### Directions for this task
The listing below contains a span that opens with the line containing "Заповіту Т. Г." and closes with the line containing "наукового співробітника, заступника". Return that span exactly.

** Opening The records block **

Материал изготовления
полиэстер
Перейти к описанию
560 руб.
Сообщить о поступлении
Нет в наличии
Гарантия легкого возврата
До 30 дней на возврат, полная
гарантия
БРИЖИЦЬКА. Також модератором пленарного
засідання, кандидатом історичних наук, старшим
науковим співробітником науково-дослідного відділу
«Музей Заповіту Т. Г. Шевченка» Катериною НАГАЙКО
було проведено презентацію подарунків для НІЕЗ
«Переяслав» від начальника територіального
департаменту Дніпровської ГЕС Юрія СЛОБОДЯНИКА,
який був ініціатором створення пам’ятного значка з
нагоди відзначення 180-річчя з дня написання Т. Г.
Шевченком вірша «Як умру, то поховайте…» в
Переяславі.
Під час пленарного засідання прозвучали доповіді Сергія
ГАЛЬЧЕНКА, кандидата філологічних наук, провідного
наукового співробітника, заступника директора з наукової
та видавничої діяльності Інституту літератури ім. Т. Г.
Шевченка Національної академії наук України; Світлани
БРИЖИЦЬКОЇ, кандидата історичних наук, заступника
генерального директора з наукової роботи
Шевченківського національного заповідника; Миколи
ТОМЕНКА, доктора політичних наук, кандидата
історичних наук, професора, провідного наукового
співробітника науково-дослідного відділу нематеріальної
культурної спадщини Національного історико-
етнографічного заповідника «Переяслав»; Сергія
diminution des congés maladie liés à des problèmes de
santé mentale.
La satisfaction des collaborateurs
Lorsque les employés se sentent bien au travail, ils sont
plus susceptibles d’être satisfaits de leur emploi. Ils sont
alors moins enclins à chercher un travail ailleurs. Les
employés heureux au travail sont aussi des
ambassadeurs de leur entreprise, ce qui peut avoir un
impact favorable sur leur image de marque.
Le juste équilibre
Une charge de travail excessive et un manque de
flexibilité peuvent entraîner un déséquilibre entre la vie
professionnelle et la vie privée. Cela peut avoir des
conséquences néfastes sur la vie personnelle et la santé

** Closing The records block **

### Response
«Музей Заповіту Т. Г. Шевченка» Катериною НАГАЙКО
було проведено презентацію подарунків для НІЕЗ
«Переяслав» від начальника територіального
департаменту Дніпровської ГЕС Юрія СЛОБОДЯНИКА,
який був ініціатором створення пам’ятного значка з
нагоди відзначення 180-річчя з дня написання Т. Г.
Шевченком вірша «Як умру, то поховайте…» в
Переяславі.
Під час пленарного засідання прозвучали доповіді Сергія
ГАЛЬЧЕНКА, кандидата філологічних наук, провідного
наукового співробітника, заступника директора з наукової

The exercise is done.